The description in PowerISA_public.v3.0B https://ibm.ent.box.com/s/1hzcwkwf8rbju5h9iyf44wm94amnlcrv is:

As an example, to preserve the XT source register in the xxperm instruction, the following sequence will optimize performance.

xxlor XT,XC,XC /* Copy (XC) to XT
xxperm XT,XA,XB /* Permute, overwriting XT

The set of instructions listed below, when immediately preceded by the xxlor XT,XC,XC instruction in a sequence similar to the above example, will provide optimal performance.

This should be exact the same pattern as in my example: xxlor XT,XC,XC to Copy (XC) to XT, not xxlor XC,XT,XT in your description.

??? Can you please double check what ISA are you referring to?

ISA 3.0

The description in PowerISA_public.v3.0B https://ibm.ent.box.com/s/1hzcwkwf8rbju5h9iyf44wm94amnlcrv is:

As an example, to preserve the XT source register in the xxperm instruction, the following sequence will optimize performance.

xxlor XT,XC,XC /* Copy (XC) to XT
xxperm XT,XA,XB /* Permute, overwriting XT

The set of instructions listed below, when immediately preceded by the xxlor XT,XC,XC instruction in a sequence similar to the above example, will provide optimal performance.

This should be exact the same pattern as in my example: xxlor XT,XC,XC to Copy (XC) to XT, not xxlor XC,XT,XT in your description.

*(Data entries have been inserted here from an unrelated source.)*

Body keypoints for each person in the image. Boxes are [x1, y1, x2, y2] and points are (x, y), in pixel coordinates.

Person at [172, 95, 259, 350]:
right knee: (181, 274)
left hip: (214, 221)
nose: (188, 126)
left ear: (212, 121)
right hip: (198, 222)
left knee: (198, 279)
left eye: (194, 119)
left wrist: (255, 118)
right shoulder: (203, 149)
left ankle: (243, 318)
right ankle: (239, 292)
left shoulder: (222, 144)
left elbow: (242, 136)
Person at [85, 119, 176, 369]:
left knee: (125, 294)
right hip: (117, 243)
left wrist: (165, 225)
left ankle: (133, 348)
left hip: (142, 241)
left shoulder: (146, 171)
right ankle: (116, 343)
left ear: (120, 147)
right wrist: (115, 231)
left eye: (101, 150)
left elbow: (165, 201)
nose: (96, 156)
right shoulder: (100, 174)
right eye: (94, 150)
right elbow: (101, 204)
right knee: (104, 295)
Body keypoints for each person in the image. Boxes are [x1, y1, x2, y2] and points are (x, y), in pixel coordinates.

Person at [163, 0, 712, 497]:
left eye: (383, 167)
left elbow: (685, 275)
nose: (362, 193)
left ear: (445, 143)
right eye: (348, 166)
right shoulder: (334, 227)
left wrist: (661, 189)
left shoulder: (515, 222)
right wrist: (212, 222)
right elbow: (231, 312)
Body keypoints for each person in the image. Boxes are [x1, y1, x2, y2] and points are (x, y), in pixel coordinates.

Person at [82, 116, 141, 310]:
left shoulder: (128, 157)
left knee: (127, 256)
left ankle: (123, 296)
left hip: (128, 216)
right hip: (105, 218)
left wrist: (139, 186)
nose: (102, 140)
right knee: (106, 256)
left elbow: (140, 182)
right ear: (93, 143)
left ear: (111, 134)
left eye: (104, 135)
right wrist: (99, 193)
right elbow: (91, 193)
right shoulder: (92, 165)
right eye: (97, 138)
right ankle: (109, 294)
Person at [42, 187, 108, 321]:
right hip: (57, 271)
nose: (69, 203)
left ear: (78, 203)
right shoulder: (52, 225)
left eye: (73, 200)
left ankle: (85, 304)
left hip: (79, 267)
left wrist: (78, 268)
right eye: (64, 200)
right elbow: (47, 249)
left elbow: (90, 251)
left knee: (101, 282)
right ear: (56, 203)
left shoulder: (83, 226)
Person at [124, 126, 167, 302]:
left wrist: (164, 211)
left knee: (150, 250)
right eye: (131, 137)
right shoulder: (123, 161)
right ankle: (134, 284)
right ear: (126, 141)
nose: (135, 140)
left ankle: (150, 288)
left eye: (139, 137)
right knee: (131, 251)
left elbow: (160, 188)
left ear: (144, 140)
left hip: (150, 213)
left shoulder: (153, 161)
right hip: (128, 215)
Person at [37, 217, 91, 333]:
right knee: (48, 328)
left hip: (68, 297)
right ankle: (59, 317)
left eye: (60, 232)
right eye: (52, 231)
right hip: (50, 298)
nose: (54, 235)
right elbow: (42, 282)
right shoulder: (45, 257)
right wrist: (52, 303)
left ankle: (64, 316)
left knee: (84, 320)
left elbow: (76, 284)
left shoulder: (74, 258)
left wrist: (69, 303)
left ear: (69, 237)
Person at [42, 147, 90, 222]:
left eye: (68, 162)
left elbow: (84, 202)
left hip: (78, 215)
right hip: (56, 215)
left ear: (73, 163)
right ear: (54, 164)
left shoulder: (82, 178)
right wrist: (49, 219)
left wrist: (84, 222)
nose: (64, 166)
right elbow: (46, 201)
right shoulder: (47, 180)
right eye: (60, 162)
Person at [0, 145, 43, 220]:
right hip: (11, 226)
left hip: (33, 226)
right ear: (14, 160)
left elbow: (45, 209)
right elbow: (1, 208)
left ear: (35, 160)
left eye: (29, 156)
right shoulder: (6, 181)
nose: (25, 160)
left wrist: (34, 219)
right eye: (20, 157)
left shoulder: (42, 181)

It would appear that the version of the document I have has a bug in it (I had ISA 3.0 - without the B). Yes, I agree that the description in the corrected ISA document matches both of the provided examples.
However, I don't think this should preclude this patch. Register/register copies are far more common than destructive operations so we should emit the best instruction for the copy. As a follow-up, we should detect copies that are inputs to destructive operations and emit the XXLOR for those.

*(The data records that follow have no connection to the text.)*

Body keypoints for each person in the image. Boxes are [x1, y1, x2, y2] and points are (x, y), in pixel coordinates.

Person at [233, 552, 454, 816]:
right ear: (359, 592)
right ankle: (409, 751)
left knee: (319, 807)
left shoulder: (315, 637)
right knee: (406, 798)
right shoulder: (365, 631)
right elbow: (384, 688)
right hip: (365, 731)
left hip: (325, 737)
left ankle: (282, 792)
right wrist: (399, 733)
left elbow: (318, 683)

jsji added a comment.Aug 13 2018, 7:00 AM

It would appear that the version of the document I have has a bug in it (I had ISA 3.0 - without the B). Yes, I agree that the description in the corrected ISA document matches both of the provided examples.
However, I don't think this should preclude this patch. Register/register copies are far more common than destructive operations so we should emit the best instruction for the copy. As a follow-up, we should detect copies that are inputs to destructive operations and emit the XXLOR for those.

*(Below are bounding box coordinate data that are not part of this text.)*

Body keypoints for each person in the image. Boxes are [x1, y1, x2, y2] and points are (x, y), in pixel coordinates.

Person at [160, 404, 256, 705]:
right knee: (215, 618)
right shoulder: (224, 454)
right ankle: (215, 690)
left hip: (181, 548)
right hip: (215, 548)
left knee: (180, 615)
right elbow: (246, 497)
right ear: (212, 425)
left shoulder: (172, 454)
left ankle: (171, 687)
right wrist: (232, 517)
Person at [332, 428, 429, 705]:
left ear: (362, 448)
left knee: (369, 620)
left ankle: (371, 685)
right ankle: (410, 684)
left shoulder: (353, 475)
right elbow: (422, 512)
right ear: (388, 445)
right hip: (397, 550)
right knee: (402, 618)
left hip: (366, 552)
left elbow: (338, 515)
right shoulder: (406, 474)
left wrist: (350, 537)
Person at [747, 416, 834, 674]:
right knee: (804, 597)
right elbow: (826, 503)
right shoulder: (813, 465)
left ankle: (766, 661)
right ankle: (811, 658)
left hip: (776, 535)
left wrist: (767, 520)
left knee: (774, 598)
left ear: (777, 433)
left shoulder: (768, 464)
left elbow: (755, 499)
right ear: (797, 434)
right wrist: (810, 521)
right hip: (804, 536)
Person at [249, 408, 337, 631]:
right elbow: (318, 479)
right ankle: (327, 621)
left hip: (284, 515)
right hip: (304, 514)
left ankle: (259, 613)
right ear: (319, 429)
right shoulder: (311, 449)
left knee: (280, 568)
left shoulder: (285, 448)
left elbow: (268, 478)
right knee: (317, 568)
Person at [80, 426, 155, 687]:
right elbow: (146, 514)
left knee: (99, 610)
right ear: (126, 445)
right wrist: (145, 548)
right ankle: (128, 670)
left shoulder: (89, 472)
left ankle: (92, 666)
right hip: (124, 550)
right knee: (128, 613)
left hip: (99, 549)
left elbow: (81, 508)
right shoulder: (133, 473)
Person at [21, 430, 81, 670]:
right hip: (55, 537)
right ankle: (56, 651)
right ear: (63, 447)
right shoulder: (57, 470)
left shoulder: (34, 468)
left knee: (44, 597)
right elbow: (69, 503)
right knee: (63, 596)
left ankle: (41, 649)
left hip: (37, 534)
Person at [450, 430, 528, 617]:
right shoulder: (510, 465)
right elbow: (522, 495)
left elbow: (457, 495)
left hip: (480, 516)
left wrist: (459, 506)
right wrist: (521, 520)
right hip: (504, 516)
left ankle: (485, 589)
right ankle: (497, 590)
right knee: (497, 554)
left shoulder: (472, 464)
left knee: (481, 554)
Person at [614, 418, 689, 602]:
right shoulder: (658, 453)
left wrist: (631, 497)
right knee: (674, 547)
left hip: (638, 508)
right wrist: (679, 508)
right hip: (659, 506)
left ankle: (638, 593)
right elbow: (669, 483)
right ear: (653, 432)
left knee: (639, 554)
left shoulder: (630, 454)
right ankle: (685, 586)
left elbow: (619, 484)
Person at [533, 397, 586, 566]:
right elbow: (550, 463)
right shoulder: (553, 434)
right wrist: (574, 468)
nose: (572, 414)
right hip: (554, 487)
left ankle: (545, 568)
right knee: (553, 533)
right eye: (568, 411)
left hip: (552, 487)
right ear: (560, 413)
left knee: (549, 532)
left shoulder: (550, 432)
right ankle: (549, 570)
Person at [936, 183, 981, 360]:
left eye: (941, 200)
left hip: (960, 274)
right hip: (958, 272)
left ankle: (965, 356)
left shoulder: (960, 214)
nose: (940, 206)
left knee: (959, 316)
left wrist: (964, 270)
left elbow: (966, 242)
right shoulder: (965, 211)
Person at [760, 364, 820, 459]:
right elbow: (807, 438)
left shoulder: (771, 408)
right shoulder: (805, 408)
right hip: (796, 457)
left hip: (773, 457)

Yes, agree. It is OK as long as we will follow up for destructive operations. Thanks!

nemanjai accepted this revision.Aug 14 2018, 10:25 AM

LGTM. Since we're all in agreement that we want to make this change for Power9, I think this is fine to go in.

This revision is now accepted and ready to land.Aug 14 2018, 10:25 AM
amyk updated this revision to Diff 161242.Aug 17 2018, 7:33 AM

Updated the diff to since a specific test on line 528 in vsx.ll now using the v4 register instead of vs0.

jsji added a comment.Aug 17 2018, 7:47 AM

Updated the diff to since a specific test on line 528 in vsx.ll now using the v4 register instead of vs0.

Can we split the part of "An update to test cases to include the -ppc-vsr-nums-as-vr -ppc-asm-full-reg-names llc options" into a separate patch and commit it first,
so that it would be clearer to see what is the intended change from xxlor-> xscpsgndp in all the testcases?

This revision was automatically updated to reflect the committed changes.